Search code examples
database-designarchitecturescalabilitylarge-scale

Scalable System Architecture/Design for Reading/Parsing Files


Background: I am designing a software application that reads millions or much more files and either converts or just parses those files. Part of requirement is to build a scalable and distributed system so that reading and parsing can be scaled accordingly.

Basically, a minimally detailed list of filenames is one DB and Clients need to access the list to know which files need to be parsed/converted next. The files again are on another server/location. While most of the pieces are designed, one critical piece that needs a revisit is a design of feeding the file-names to different clients.

I have two options now:

  1. Design a single service that sits next to DB and channelizes all requests to file names and feeds the clients. So in this case, Clients talk to the service(predefined protocol/format) and get the list.

  2. Design Clients to talk directly to DB and implement synchronization/channelization within clients.

My only concern with first option is that, is that a scalable architecture/design? Has anyone dealt with such an circumstance in scalable architecture where one resource becomes a critical in scaling (In my case it could be One service feeding/servicing all clients)


Solution

  • I would like to suggest that you look at message queues such as Rabbit MQ(http://www.rabbitmq.com), Microsoft Message Queue (http://bit.ly/GMo4iI) and IBM Message Queue (http://bit.ly/GMo6qY), which already have a scaling architectures in place.

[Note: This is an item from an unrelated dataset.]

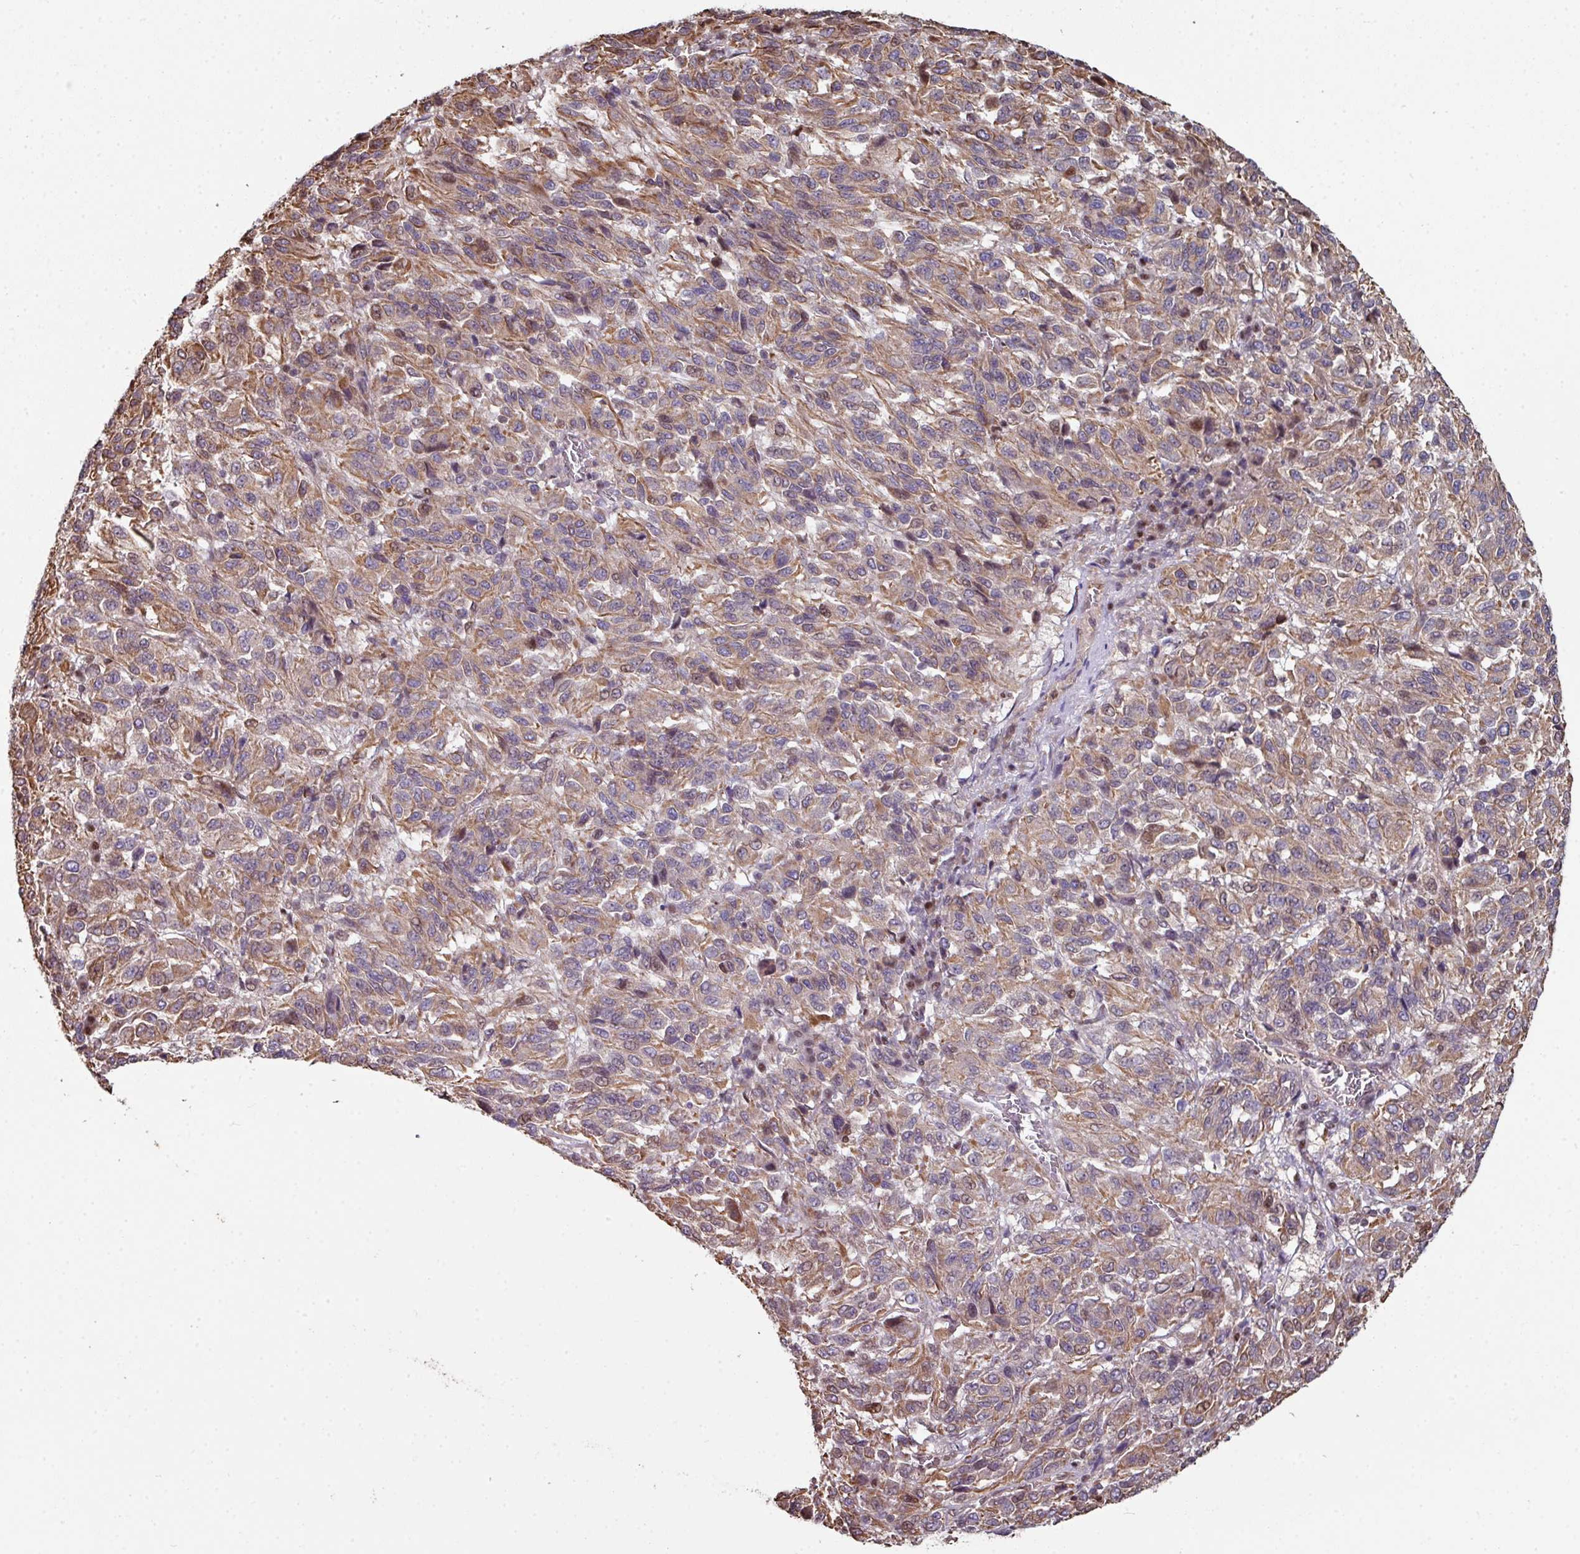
{"staining": {"intensity": "moderate", "quantity": ">75%", "location": "cytoplasmic/membranous"}, "tissue": "melanoma", "cell_type": "Tumor cells", "image_type": "cancer", "snomed": [{"axis": "morphology", "description": "Malignant melanoma, Metastatic site"}, {"axis": "topography", "description": "Lung"}], "caption": "Immunohistochemistry staining of malignant melanoma (metastatic site), which displays medium levels of moderate cytoplasmic/membranous expression in approximately >75% of tumor cells indicating moderate cytoplasmic/membranous protein expression. The staining was performed using DAB (brown) for protein detection and nuclei were counterstained in hematoxylin (blue).", "gene": "ANO9", "patient": {"sex": "male", "age": 64}}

    You can setup clients to request for messages from the queue and configure each message body to contain the details of the files to be processed. The client can then delete the message from the queue once the file has been processed.

    You need to setup mechanisms to make sure the same files are not read at the same time etc, but this can be done at the queue level and you configure each client to look at specific queues or message priorities.